REQUIRED WORK: Among the records that follow, find the line with "index dip: (930, 807)" and the line with "middle tip: (1047, 834)". Set down those lines and all lines between them exactly, without adding anything.

DATA TO PROCESS:
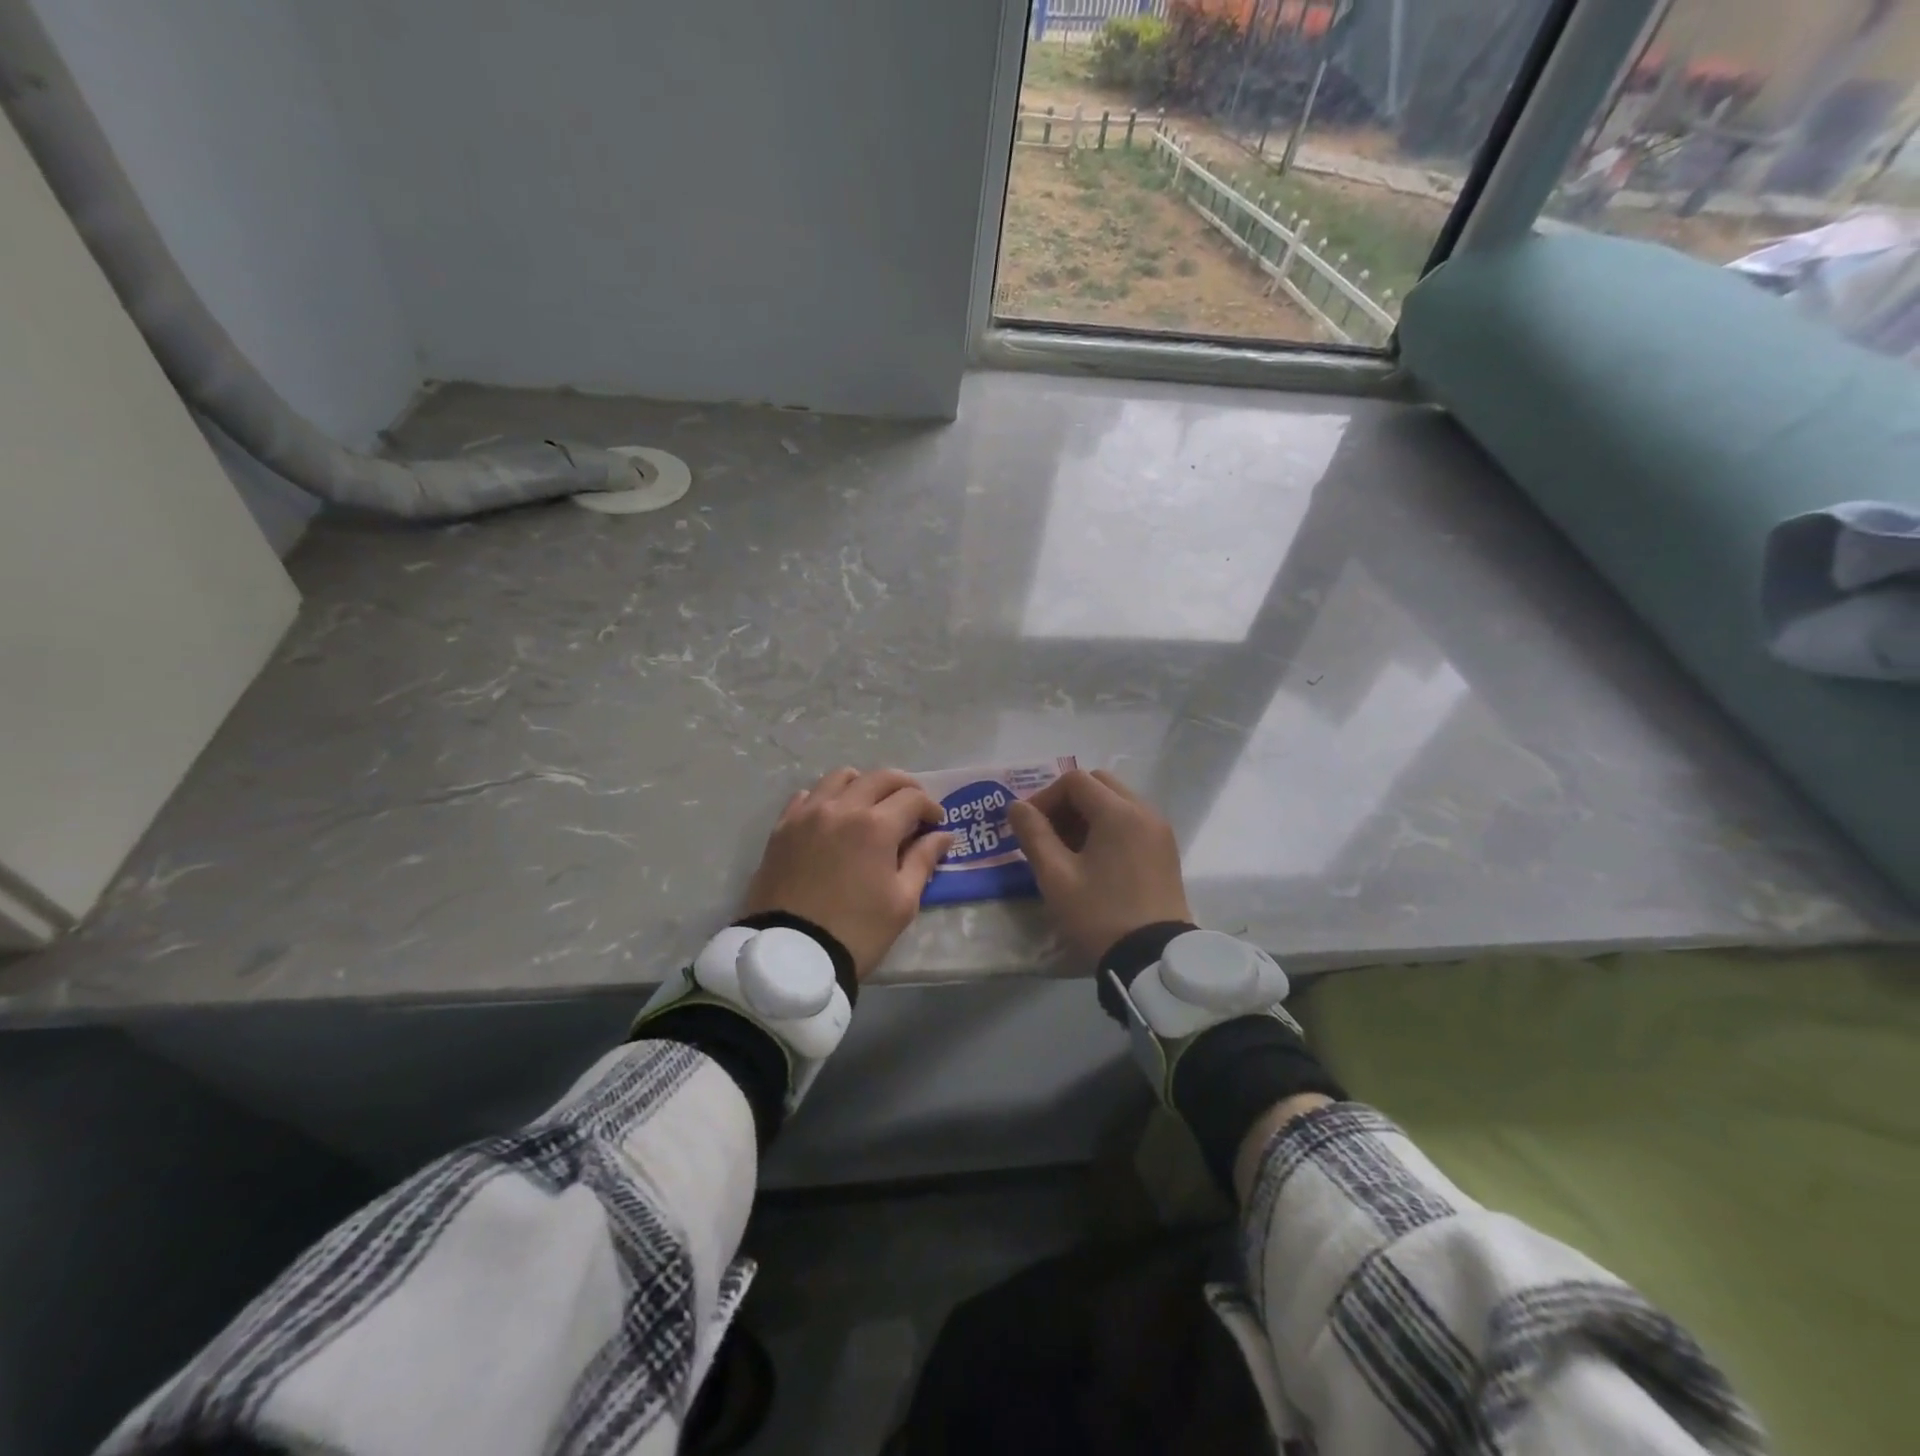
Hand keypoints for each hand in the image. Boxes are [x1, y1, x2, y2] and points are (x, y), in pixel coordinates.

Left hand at [741, 767, 950, 980]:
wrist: (791, 955)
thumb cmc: (857, 931)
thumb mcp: (902, 901)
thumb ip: (923, 860)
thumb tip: (942, 835)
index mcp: (876, 826)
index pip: (912, 798)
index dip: (930, 807)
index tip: (936, 823)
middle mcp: (842, 808)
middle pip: (879, 777)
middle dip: (903, 787)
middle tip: (913, 807)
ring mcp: (808, 814)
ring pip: (840, 777)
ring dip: (864, 784)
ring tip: (871, 806)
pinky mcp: (783, 827)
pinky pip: (808, 796)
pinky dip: (827, 798)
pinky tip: (833, 817)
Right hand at [1007, 769, 1192, 969]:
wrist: (1153, 960)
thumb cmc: (1099, 915)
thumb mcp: (1056, 876)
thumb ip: (1033, 834)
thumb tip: (1016, 806)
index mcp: (1119, 812)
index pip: (1075, 781)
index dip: (1045, 797)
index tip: (1029, 827)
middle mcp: (1145, 811)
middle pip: (1099, 784)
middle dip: (1067, 802)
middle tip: (1047, 834)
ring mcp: (1160, 831)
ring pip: (1117, 802)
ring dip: (1087, 815)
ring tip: (1067, 851)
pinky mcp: (1166, 851)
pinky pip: (1132, 822)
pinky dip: (1108, 828)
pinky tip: (1093, 861)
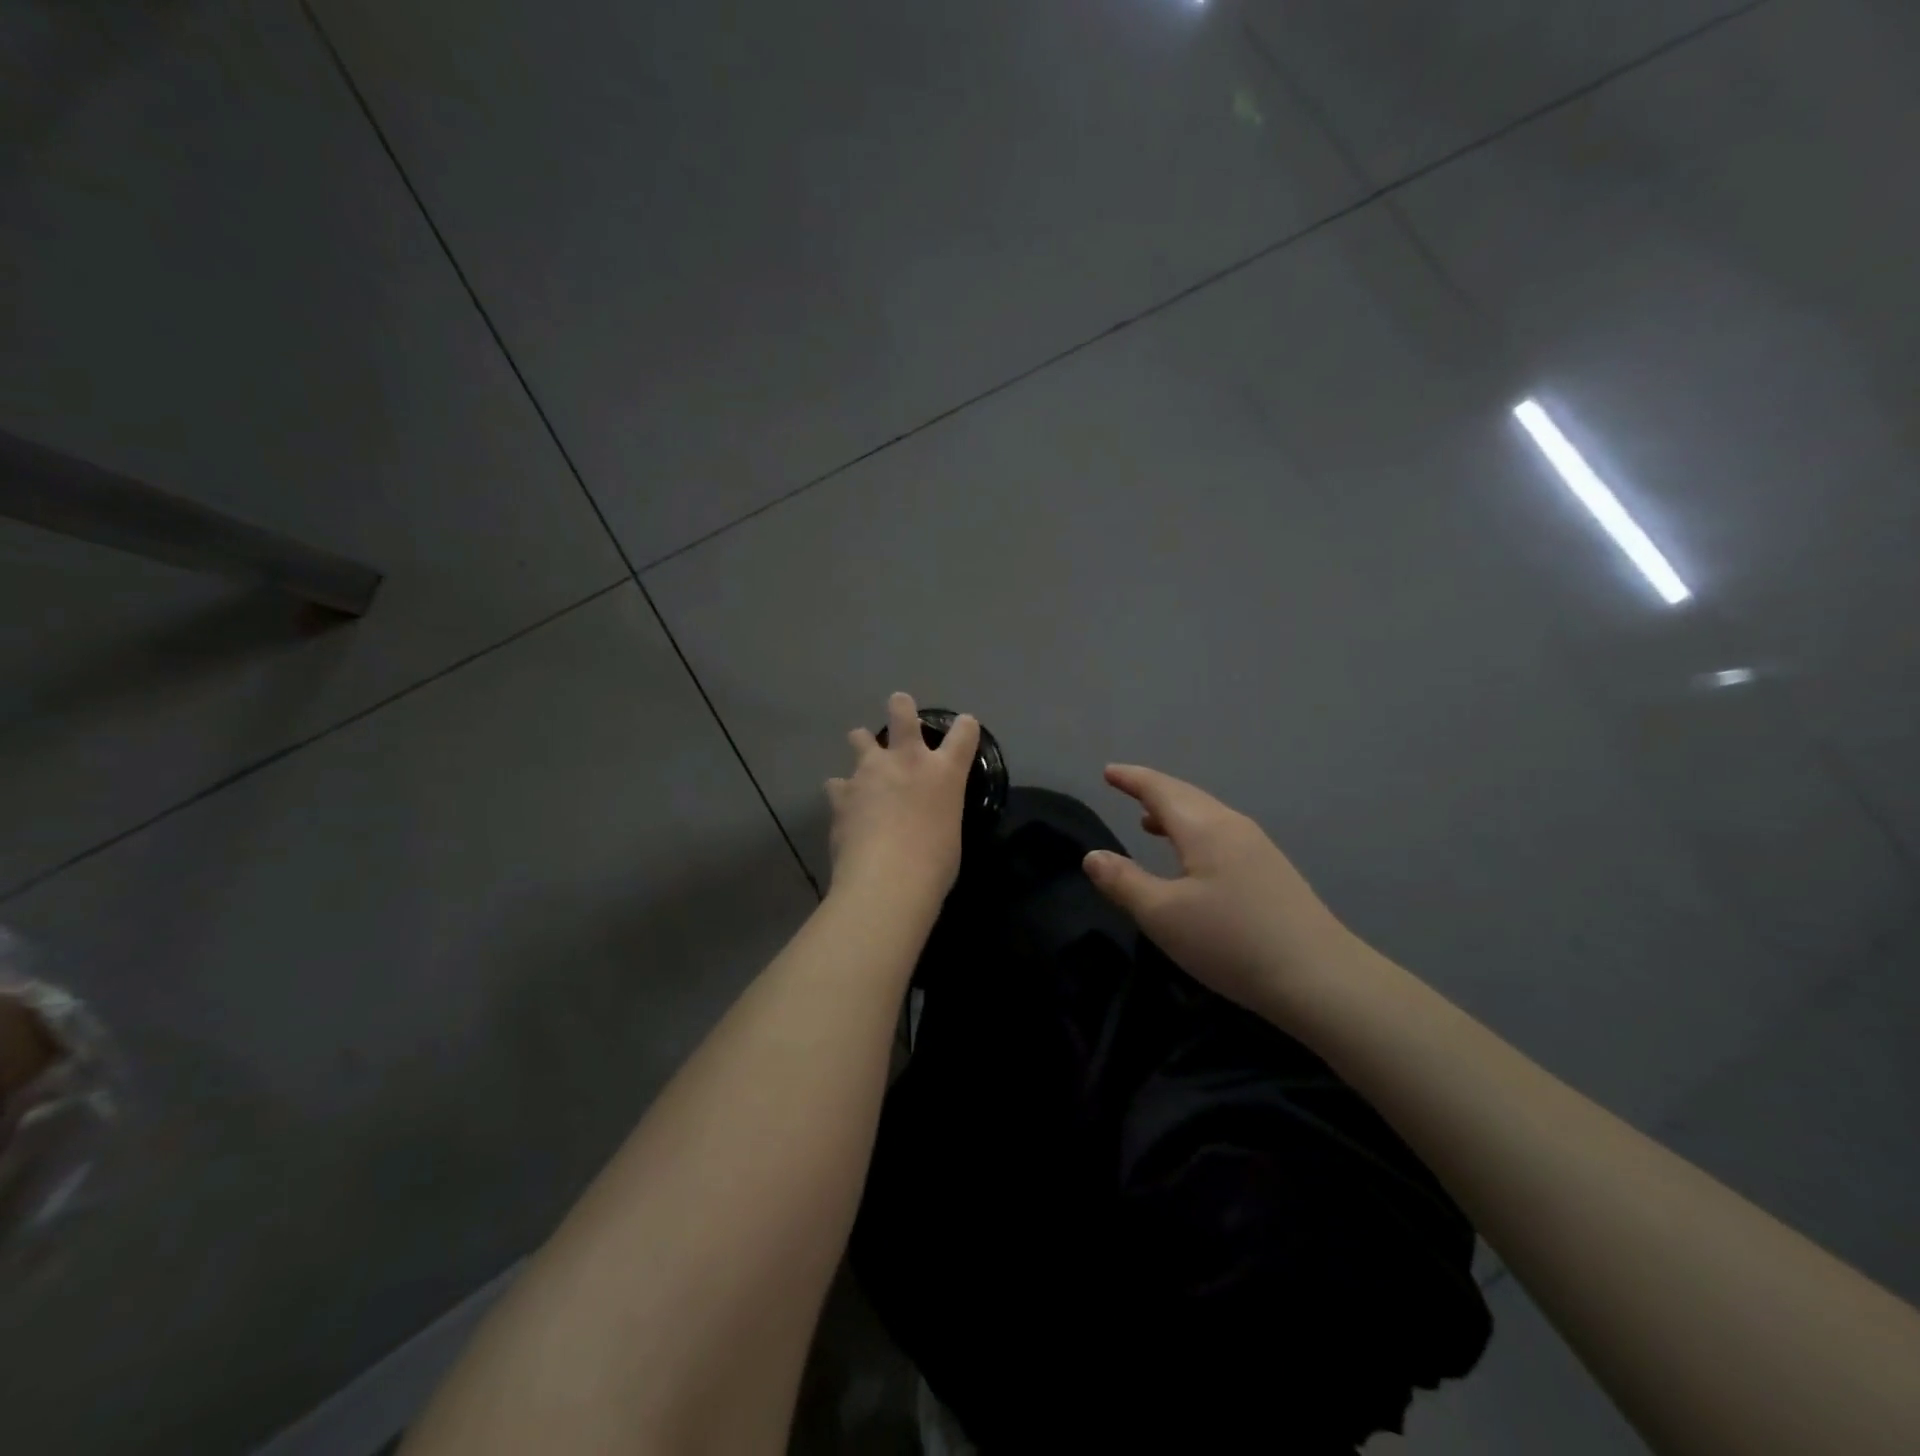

OUTPUT:
index dip: (930, 807)
index tip: (936, 823)
middle mcp: (842, 808)
middle pip: (879, 777)
middle dip: (903, 787)
middle tip: (913, 807)
ring mcp: (808, 814)
ring pip: (840, 777)
ring dip: (864, 784)
ring tip: (871, 806)
pinky mcp: (783, 827)
pinky pip: (808, 796)
pinky dip: (827, 798)
pinky tip: (833, 817)
Right hand at [1007, 769, 1192, 969]:
wrist: (1153, 960)
thumb cmc: (1099, 915)
thumb mcp: (1056, 876)
thumb ip: (1033, 834)
thumb tip: (1016, 806)
index mcp: (1119, 812)
index pip: (1075, 781)
index dip: (1045, 797)
index tip: (1029, 827)
middle mcp: (1145, 811)
middle pip: (1099, 784)
middle dip: (1067, 802)
middle tip: (1047, 834)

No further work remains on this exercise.